--- DOCUMENT TEXT ---
######
Quicken spell: Nobody is going to quicken these spells anyway. When have you ever seen someone quicken bull's strength, blur or aid? Honestly I have never seen it. That's because these spells just aren't worth casting as a standard action, and certainly not worth paying +4 slots to cast them as a swift action. The only time you'll ever see these spells cast is as a prebuff action, where the standard action can be effectively made free. As I don't think prebuffing is a good tactic for game balance as a whole (as it favors the attacker and leads to tactics like Scry & die), it'd be best just to limit the duration of these spells, but make them something people would want to cast in a real combat by making them swift actions. It won't hurt quicken spell at all, because people have better things to quicken than bull's strength. That's a fact.

Out of Combat Uses: 1 minute/level generally isn't enough for significant out of combat use anyway. Raising your strength to give you more carrying capacity just isn't going to last long enough for you to care. On the other hand, 1 minute fixed duration is easily enough time to try to bash down a troublesome door, or get a bonus for a skill check. Really, I can't think of any use for the spells that a 1 minute/level duration can do easily that a 1 minute duration couldn't. Among the few spells that you would want to use as utility, like alter self, a 1 minute/level duration is too short anyway. And those spells fall into the category that I thought should be increased to 10 min/level and keep the standard action casting time. Alter self as a 1 min/level spell is just a joke. It's no longer a combat buff in PF, and it's more likely to be used as a disguise spell. Of course you really can't infiltrate much with a spell that's going to drop in a few minutes. And if you want a good utility spell, it needs to last at least 10 minutes/level, if not 1 hour/level. 1 minute/level utility magic is a joke.
######
--- DATASET EXCERPTS ---
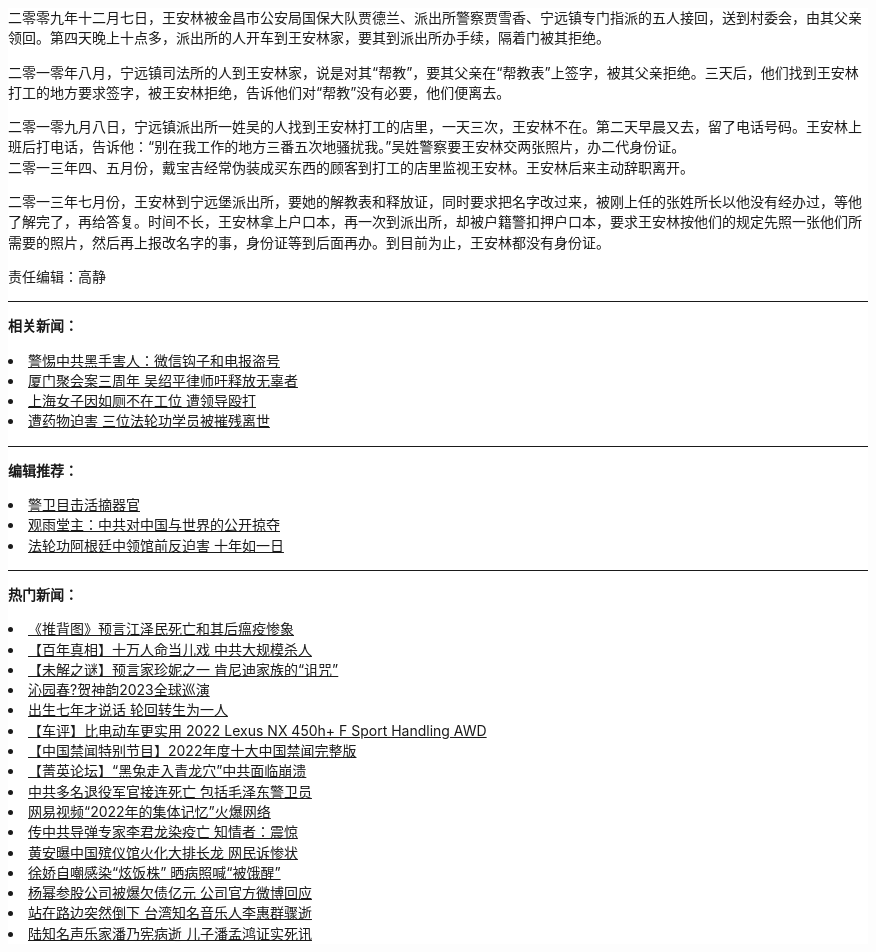 <p>二零零九年十二月七日，王安林被金昌市公安局国保大队贾德兰、派出所警察贾雪香、宁远镇专门指派的五人接回，送到村委会，由其父亲领回。第四天晚上十点多，派出所的人开车到王安林家，要其到派出所办手续，隔着门被其拒绝。</p>
<p>二零一零年八月，宁远镇司法所的人到王安林家，说是对其“帮教”，要其父亲在“帮教表”上签字，被其父亲拒绝。三天后，他们找到王安林打工的地方要求签字，被王安林拒绝，告诉他们对“帮教”没有必要，他们便离去。</p>
<p>二零一零九月八日，宁远镇派出所一姓吴的人找到王安林打工的店里，一天三次，王安林不在。第二天早晨又去，留了电话号码。王安林上班后打电话，告诉他：“别在我工作的地方三番五次地骚扰我。”吴姓警察要王安林交两张照片，办二代身份证。<br />
二零一三年四、五月份，戴宝吉经常伪装成买东西的顾客到打工的店里监视王安林。王安林后来主动辞职离开。</p>
<p>二零一三年七月份，王安林到宁远堡派出所，要她的解教表和释放证，同时要求把名字改过来，被刚上任的张姓所长以他没有经办过，等他了解完了，再给答复。时间不长，王安林拿上户口本，再一次到派出所，却被户籍警扣押户口本，要求王安林按他们的规定先照一张他们所需要的照片，然后再上报改名字的事，身份证等到后面再办。到目前为止，王安林都没有身份证。</p>
<p>责任编辑：高静</p>
	
<hr>


<strong>相关新闻：</strong>
<li><a href="https://github.com/19920513/djy/blob/master/gb/22/12/30/n13894975.md#1">警惕中共黑手害人：微信钩子和电报盗号</a></li>
<li><a href="https://github.com/19920513/djy/blob/master/gb/22/12/30/n13895064.md#1">厦门聚会案三周年 吴绍平律师吁释放无辜者</a></li>
<li><a href="https://github.com/19920513/djy/blob/master/gb/22/12/30/n13895226.md#1">上海女子因如厕不在工位 遭领导殴打</a></li>
<li><a href="https://github.com/19920513/djy/blob/master/gb/22/12/28/n13893822.md#1">遭药物迫害 三位法轮功学员被摧残离世</a></li>
<hr>


<strong>编辑推荐：</strong>
<li><a href="https://github.com/19920513/djy/blob/master/gb/16/3/16/n4663449.md?dfh#1" target="_blank">警卫目击活摘器官</a></li><li><a href="https://github.com/tsiac2612/djy/blob/master/gb/19/9/18/n11528891.md#1" target="_blank">观雨堂主：中共对中国与世界的公开掠夺</a></li><li><a href="https://github.com/tsiac2612/djy/blob/master/gb/19/7/22/n11402499.md#1" target="_blank">法轮功阿根廷中领馆前反迫害 十年如一日</a></li>
<hr>

<strong>热门新闻：</strong>
<li><a href="https://github.com/19920513/djy/blob/master/gb/22/12/27/n13893016.md#1">《推背图》预言江泽民死亡和其后瘟疫惨象</a></li>
<li><a href="https://github.com/19920513/djy/blob/master/gb/22/12/23/n13890728.md#1">【百年真相】十万人命当儿戏 中共大规模杀人</a></li>
<li><a href="https://github.com/19920513/djy/blob/master/gb/22/12/26/n13891849.md#1">【未解之谜】预言家珍妮之一 肯尼迪家族的“诅咒”</a></li>
<li><a href="https://github.com/19920513/djy/blob/master/gb/22/12/22/n13889893.md#1">沁园春?贺神韵2023全球巡演</a></li>
<li><a href="https://github.com/19920513/djy/blob/master/gb/22/12/24/n13891107.md#1">出生七年才说话 轮回转生为一人</a></li>
<li><a href="https://github.com/19920513/djy/blob/master/gb/22/12/31/n13895971.md#1">【车评】比电动车更实用 2022 Lexus NX 450h+ F Sport Handling AWD</a></li>
<li><a href="https://github.com/19920513/djy/blob/master/gb/22/12/30/n13895644.md#1">【中国禁闻特别节目】2022年度十大中国禁闻完整版</a></li>
<li><a href="https://github.com/19920513/djy/blob/master/gb/22/12/30/n13895575.md#1">【菁英论坛】“黑兔走入青龙穴”中共面临崩溃</a></li>
<li><a href="https://github.com/19920513/djy/blob/master/gb/22/12/29/n13893987.md#1">中共多名退役军官接连死亡 包括毛泽东警卫员</a></li>
<li><a href="https://github.com/19920513/djy/blob/master/gb/22/12/29/n13894498.md#1">网易视频“2022年的集体记忆”火爆网络</a></li>
<li><a href="https://github.com/19920513/djy/blob/master/gb/22/12/29/n13893955.md#1">传中共导弹专家李君龙染疫亡 知情者：震惊</a></li>
<li><a href="https://github.com/19920513/djy/blob/master/gb/22/12/30/n13894733.md#1">黄安曝中国殡仪馆火化大排长龙 网民诉惨状</a></li>
<li><a href="https://github.com/19920513/djy/blob/master/gb/22/12/28/n13893835.md#1">徐娇自嘲感染“炫饭株” 晒病照喊“被饿醒”</a></li>
<li><a href="https://github.com/19920513/djy/blob/master/gb/22/12/29/n13894649.md#1">杨幂参股公司被爆欠债亿元 公司官方微博回应</a></li>
<li><a href="https://github.com/19920513/djy/blob/master/gb/22/12/29/n13894614.md#1">站在路边突然倒下 台湾知名音乐人李惠群骤逝</a></li>
<li><a href="https://github.com/19920513/djy/blob/master/gb/22/12/28/n13893867.md#1">陆知名声乐家潘乃宪病逝 儿子潘孟鸿证实死讯</a></li>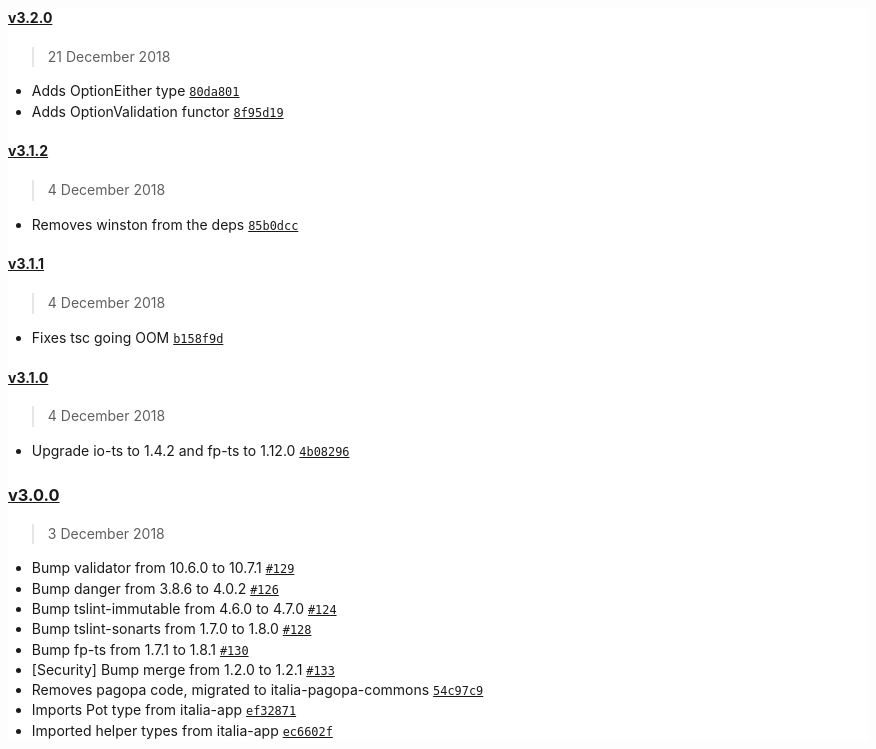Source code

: #### [v3.2.0](https://github.com/pagopa/io-ts-commons/compare/v3.1.2...v3.2.0)

> 21 December 2018

- Adds OptionEither type [`80da801`](https://github.com/pagopa/io-ts-commons/commit/80da8011af10e0eb2a809719545148e28877cc34)
- Adds OptionValidation functor [`8f95d19`](https://github.com/pagopa/io-ts-commons/commit/8f95d194b0698a2d45598ffe5f4d54706b5b4364)

#### [v3.1.2](https://github.com/pagopa/io-ts-commons/compare/v3.1.1...v3.1.2)

> 4 December 2018

- Removes winston from the deps [`85b0dcc`](https://github.com/pagopa/io-ts-commons/commit/85b0dcc10f976a5d8b4e895e390fa6e9f2c6914e)

#### [v3.1.1](https://github.com/pagopa/io-ts-commons/compare/v3.1.0...v3.1.1)

> 4 December 2018

- Fixes tsc going OOM [`b158f9d`](https://github.com/pagopa/io-ts-commons/commit/b158f9d6adc4fd273c293e784a01f8f72565ad8e)

#### [v3.1.0](https://github.com/pagopa/io-ts-commons/compare/v3.0.0...v3.1.0)

> 4 December 2018

- Upgrade io-ts to 1.4.2 and fp-ts to 1.12.0 [`4b08296`](https://github.com/pagopa/io-ts-commons/commit/4b082962c1c82913bc277d83bc07748934f1cc77)

### [v3.0.0](https://github.com/pagopa/io-ts-commons/compare/v2.14.1...v3.0.0)

> 3 December 2018

- Bump validator from 10.6.0 to 10.7.1 [`#129`](https://github.com/pagopa/io-ts-commons/pull/129)
- Bump danger from 3.8.6 to 4.0.2 [`#126`](https://github.com/pagopa/io-ts-commons/pull/126)
- Bump tslint-immutable from 4.6.0 to 4.7.0 [`#124`](https://github.com/pagopa/io-ts-commons/pull/124)
- Bump tslint-sonarts from 1.7.0 to 1.8.0 [`#128`](https://github.com/pagopa/io-ts-commons/pull/128)
- Bump fp-ts from 1.7.1 to 1.8.1 [`#130`](https://github.com/pagopa/io-ts-commons/pull/130)
- [Security] Bump merge from 1.2.0 to 1.2.1 [`#133`](https://github.com/pagopa/io-ts-commons/pull/133)
- Removes pagopa code, migrated to italia-pagopa-commons [`54c97c9`](https://github.com/pagopa/io-ts-commons/commit/54c97c90b4bc6b2187a646994311ecbcee4c74a9)
- Imports Pot type from italia-app [`ef32871`](https://github.com/pagopa/io-ts-commons/commit/ef328710184a73f85b8ff2108e4cdd37aaafa5d5)
- Imported helper types from italia-app [`ec6602f`](https://github.com/pagopa/io-ts-commons/commit/ec6602fb065881a5960926b298f7f26d7f09fc0a)
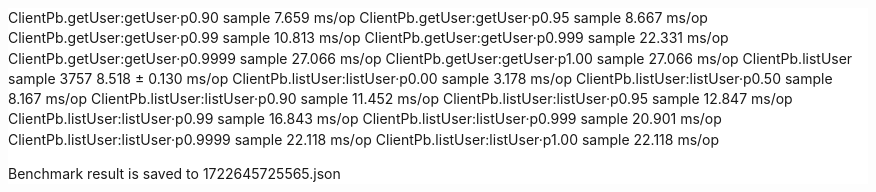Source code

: ClientPb.getUser:getUser·p0.90          sample         7.659           ms/op
ClientPb.getUser:getUser·p0.95          sample         8.667           ms/op
ClientPb.getUser:getUser·p0.99          sample        10.813           ms/op
ClientPb.getUser:getUser·p0.999         sample        22.331           ms/op
ClientPb.getUser:getUser·p0.9999        sample        27.066           ms/op
ClientPb.getUser:getUser·p1.00          sample        27.066           ms/op
ClientPb.listUser                       sample  3757   8.518 ± 0.130   ms/op
ClientPb.listUser:listUser·p0.00        sample         3.178           ms/op
ClientPb.listUser:listUser·p0.50        sample         8.167           ms/op
ClientPb.listUser:listUser·p0.90        sample        11.452           ms/op
ClientPb.listUser:listUser·p0.95        sample        12.847           ms/op
ClientPb.listUser:listUser·p0.99        sample        16.843           ms/op
ClientPb.listUser:listUser·p0.999       sample        20.901           ms/op
ClientPb.listUser:listUser·p0.9999      sample        22.118           ms/op
ClientPb.listUser:listUser·p1.00        sample        22.118           ms/op

Benchmark result is saved to 1722645725565.json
######
Reproduce the part of the spell-duration text starting at "Quicken spell: Nobody" and ending at "That's a fact.". The data was taken from a separate source.

Quicken spell: Nobody is going to quicken these spells anyway. When have you ever seen someone quicken bull's strength, blur or aid? Honestly I have never seen it. That's because these spells just aren't worth casting as a standard action, and certainly not worth paying +4 slots to cast them as a swift action. The only time you'll ever see these spells cast is as a prebuff action, where the standard action can be effectively made free. As I don't think prebuffing is a good tactic for game balance as a whole (as it favors the attacker and leads to tactics like Scry & die), it'd be best just to limit the duration of these spells, but make them something people would want to cast in a real combat by making them swift actions. It won't hurt quicken spell at all, because people have better things to quicken than bull's strength. That's a fact.